Coroner Walsh said: “I find it wholly unsatisfactory people in charge of an anticoagulation clinic have a different or no recollection of something that led to the death of a patient.

“At present there is no clear evidence of how this happened. I am obviously disturbed I can’t get to the truth and extremely concerned by the conflict in the evidence given by witnesses.”

On August 12, Alison went to the Early Pregnancy Assessment Unit at Wythenshawe Hospital with fears she was miscarrying.

It is still unknown whether Alison was suffering a miscarriage at the time.

She attended the Early Pregnancy Assessment Unit again on August 19 and was given enoxaparin at the correct dose but was then discharged with a letter saying she should continue to take 18,000 units of dalteparin twice daily.

Four days later on August 23, she went to A&E with a severe headache with her daughter Katie who told the court that her mum was so sensitive to light at the time she was wearing sunglasses inside. She also said her mum was vomiting.

Alison was discharged with a migraine diagnosis.

Her headache continued and on August 26, she attended A&E at Salford Royal Hospital and a CT scan showed she had an extensive haemorrhage.

She deteriorated quickly and sadly passed away at 6.30am on August 27.

Consultant neuropathologist Dr Daniel Plessis said the cause of death was a spontaneous intracerebral haemorrhage and that Alison’s previous stroke and new stroke combined with an excessive blood-thinning treatment played a part in the development of the bleed on the brain.

Alison’s endocarditis, which necessitated a heart valve treatment, was a contributary factor but not the primary cause of death.

Dr Daniel Plessis said it was likely the bleed on the brain started when she initially complained of a headache.

The Manchester University NHS Foundation Trust, which was responsible for Alison’s care, accepted there was a prescription error and that this error should have been identified.

Had it been, Alison would most likely have survived. The Trust has expressed its condolences to Alison’s family.

Coroner Walsh said: “I have never had an admission like this one in 25 years."

He did not, however, issue a prevention of future deaths report saying that action was and is being taken to address the “number of concerns” he had in relation to the trust.

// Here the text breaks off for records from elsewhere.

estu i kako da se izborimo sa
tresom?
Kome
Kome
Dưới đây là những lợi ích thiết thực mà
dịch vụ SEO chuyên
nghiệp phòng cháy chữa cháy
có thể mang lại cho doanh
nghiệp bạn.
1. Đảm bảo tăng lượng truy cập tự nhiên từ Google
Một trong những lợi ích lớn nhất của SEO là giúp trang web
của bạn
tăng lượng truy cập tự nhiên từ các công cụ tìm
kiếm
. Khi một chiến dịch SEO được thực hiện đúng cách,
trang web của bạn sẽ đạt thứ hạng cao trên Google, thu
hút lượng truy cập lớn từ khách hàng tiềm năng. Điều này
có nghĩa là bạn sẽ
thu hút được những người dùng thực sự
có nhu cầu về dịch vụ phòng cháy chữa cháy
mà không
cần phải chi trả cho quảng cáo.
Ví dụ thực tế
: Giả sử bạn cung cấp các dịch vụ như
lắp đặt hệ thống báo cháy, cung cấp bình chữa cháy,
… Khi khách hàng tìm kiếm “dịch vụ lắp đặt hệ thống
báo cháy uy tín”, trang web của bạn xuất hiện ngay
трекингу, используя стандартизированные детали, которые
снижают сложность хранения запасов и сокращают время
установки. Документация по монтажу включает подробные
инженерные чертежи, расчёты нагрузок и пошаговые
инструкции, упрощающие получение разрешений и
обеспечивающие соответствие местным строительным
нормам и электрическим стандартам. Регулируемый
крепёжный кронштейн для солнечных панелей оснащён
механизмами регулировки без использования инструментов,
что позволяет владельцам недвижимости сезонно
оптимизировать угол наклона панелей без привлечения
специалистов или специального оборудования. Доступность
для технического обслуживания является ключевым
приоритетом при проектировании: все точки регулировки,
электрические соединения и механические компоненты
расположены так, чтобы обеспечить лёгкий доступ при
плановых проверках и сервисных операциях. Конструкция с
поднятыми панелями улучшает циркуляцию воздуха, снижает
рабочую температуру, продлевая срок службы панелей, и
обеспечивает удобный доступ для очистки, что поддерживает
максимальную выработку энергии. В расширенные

Coroner Walsh did express his disbelief that the incorrect prescription, which should have been a ‘shining beacon’, ‘passed through so many hands’ and that multiple opportunities to rectify the dose were missed.

Alison’s sister Maria said: “Nothing is going to bring Alison back. We have found the cause of death and moving forward things have to change.”

Dr Simon Watt, the lead consultant at Wythenshawe Hospital, led a full review into the treatment and care Alison received at the trust.

Within the trust nurses no longer write prescriptions and now have one hour a day scheduled to discuss patients with doctors with all conversations documented.

All conversations between staff regarding patients are now documented.

Price Slater Gawne solicitor Sophie Fox, who is assisting the family with the inquest and subsequent legal investigation, said: “Alison was a much loved and irreplaceable member of her family.

“This is a tragic case where the death of a young woman should have been avoided.

"We are pleased that the trust has admitted responsibility and hope the inquest provides the family with the answers they seek.

"It is important the trust takes appropriate action to ensure that this mistake never happens again.”

The coroner recorded a narrative conclusion to the inquest.